Everyone knows the Hitler ‘stache. I am huge during Movember,” Hitler replied
haughtily.
“All you did was trim the handlebars,” Stalin shot back. “My
manscaping is making a comeback!”
“What a joke! My mustache was the final solution to yours,”
Hitler laughed.
“Boys don’t fight, you’ve made Papa proud with all of your
achievements. Stalin, have you ever been in the bottom three? No. Have you ever
been voted off of the island? No. And are you out now? No. You are still number
two and if you asked anyone in the crowd, hell if you asked Al Capone or the
Ayatollah, if they would trade places with you, they would in a heartbeat if
they had one,” Mr. Zee cajoled. “Hitler and Stalin you are both exemplary evil
role models to emulate. Now, in the great winning tradition, Adolf will give
his acceptance speech.”
“Thank you Bee L. Zee, my fellow hell-mates, countrymen, and
Stalin for this wonderful and unexpected award. That you, my peers, all
recognize my achievements and hold me in such high esteem is an honour that makes
me feel almost as great as the buzz I get from using Zyklon B. I would like to
take the opportunity to thank Joey Stalin specifically for being my source of
inspiration, my motivator, the Wile E. Coyote to my Road Runner. My speech is
not about how you can celebrate me, but rather what can you learn from me. As
you’ve seen with my influence on India, the broad masses of a
population are more amenable to the appeal of rhetoric than to any other force.

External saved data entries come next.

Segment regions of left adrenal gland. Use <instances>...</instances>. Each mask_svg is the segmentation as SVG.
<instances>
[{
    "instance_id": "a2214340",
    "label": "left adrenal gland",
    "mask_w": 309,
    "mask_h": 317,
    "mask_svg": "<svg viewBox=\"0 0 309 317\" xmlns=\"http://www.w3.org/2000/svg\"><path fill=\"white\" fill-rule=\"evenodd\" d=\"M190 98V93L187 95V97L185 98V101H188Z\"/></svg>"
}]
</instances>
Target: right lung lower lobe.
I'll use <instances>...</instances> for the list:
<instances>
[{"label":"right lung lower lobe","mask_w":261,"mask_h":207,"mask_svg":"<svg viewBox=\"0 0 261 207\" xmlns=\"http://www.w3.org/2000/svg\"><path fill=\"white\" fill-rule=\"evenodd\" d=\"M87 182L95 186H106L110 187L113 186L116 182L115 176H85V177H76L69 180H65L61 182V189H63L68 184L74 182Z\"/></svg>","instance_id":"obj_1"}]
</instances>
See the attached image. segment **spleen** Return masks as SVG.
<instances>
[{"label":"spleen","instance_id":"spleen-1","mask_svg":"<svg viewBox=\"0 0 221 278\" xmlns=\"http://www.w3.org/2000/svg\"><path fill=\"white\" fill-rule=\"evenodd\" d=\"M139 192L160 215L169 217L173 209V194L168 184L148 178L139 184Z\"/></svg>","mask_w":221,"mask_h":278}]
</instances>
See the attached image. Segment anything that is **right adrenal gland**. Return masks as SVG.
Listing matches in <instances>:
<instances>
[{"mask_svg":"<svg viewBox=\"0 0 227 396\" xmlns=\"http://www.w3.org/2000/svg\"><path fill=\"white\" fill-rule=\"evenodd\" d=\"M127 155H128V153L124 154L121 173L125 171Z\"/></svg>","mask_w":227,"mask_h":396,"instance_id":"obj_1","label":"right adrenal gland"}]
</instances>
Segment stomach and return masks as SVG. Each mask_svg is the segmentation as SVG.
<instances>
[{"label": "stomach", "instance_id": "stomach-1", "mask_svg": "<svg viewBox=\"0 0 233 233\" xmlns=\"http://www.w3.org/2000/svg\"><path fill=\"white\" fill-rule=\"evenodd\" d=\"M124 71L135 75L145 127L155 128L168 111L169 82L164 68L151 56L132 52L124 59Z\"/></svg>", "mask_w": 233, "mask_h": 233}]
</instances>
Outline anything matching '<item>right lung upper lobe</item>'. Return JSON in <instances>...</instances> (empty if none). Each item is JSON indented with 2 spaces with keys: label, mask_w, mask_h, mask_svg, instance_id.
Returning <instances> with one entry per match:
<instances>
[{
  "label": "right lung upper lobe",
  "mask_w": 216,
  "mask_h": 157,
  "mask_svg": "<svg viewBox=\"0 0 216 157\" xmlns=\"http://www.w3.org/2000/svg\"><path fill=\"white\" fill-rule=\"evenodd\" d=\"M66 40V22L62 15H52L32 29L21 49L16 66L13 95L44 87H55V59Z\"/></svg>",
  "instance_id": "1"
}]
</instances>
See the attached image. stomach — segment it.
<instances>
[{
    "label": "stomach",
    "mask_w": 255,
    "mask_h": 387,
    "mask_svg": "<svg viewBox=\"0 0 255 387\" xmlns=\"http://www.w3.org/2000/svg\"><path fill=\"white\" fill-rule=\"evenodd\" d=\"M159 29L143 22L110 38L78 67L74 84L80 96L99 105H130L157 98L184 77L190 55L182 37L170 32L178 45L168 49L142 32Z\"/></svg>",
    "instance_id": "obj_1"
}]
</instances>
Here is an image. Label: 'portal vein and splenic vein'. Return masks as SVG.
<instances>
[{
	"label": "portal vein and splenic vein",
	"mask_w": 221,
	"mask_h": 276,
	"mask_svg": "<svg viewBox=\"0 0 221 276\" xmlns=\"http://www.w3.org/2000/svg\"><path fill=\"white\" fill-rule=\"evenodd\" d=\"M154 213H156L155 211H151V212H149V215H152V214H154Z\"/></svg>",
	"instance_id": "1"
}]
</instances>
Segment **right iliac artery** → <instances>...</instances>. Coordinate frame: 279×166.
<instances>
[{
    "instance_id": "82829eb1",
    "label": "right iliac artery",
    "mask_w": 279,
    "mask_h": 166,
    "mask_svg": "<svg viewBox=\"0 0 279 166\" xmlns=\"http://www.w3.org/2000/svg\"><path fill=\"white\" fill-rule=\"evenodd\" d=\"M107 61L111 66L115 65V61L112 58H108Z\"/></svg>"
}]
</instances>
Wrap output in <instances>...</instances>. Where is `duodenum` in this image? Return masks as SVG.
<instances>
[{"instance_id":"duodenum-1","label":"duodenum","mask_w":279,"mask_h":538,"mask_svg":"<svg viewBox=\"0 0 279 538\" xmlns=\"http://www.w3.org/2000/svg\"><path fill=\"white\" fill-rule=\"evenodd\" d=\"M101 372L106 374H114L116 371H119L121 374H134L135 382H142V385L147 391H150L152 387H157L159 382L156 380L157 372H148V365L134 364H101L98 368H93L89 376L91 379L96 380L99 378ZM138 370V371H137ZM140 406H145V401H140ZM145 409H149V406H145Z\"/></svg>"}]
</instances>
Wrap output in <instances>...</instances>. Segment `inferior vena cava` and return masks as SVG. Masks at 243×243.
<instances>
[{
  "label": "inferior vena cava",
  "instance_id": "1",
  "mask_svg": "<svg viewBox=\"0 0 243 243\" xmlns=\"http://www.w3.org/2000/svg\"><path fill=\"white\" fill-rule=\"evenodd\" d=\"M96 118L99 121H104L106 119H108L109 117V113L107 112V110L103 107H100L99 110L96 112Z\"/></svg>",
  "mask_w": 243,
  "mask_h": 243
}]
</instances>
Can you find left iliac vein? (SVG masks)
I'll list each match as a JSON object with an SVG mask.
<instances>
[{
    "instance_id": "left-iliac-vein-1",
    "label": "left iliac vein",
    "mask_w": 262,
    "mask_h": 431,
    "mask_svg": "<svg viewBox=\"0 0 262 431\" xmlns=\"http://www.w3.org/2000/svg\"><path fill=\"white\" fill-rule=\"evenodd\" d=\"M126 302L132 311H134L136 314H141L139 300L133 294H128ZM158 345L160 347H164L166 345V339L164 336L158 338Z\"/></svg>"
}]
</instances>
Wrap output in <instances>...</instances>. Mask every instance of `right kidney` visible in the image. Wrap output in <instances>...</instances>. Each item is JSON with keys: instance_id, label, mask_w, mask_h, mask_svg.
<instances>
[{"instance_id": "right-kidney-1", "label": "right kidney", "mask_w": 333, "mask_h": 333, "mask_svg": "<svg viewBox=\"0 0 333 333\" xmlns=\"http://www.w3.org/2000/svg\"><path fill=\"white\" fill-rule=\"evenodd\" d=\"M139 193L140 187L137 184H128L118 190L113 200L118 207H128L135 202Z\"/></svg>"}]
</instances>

And I give good rhetoric, regardless of substance. What good
fortune for me that the people do not think. He alone,
who owns the youth, gains the future. And I own the youth of India who clearly do not think before
acting. I ask of you as I queried the people of Germany, who
needs the truth? Nobody who wants to party with me in Bee L. Zee’s bastion
does. Just call me Hitler Houdini, for great liars are also
great magicians. Who says I am not under the special
protection of God? Bee L.
Zee, that’s who! Under his guiding hand, I have managed not only to stay
relevant, but I have remained a force to be reckoned with more powerful than
that of any living being. By the skillful and sustained use of
propaganda, one can make a people see even heaven as hell or an extremely
wretched life as paradise. Thank you Hades!”
Dumbstruck and awed, the audience sprang from their seats
with a renewed sense of evil aroused deep from within. Even the expelled and
ex-communicated D-listers, Al Capone and Ayatollah Khomeni who eavesdropped
from outside of the locked boardroom doors, had tears in their eyes upon
hearing the words of the omnipotent orator.
“Hitler, you give a nice little speech. Underlings, you
should all embrace a little more Adolf in your lives,” Mr. Zee advised.
“Remember my little reprobates, Notorious P.R.G.’s goal is to make each one of
you a recognizable everlasting universal wanton brand for the Earth-dwellers to
consume and copy! Now let’s hit the after party!”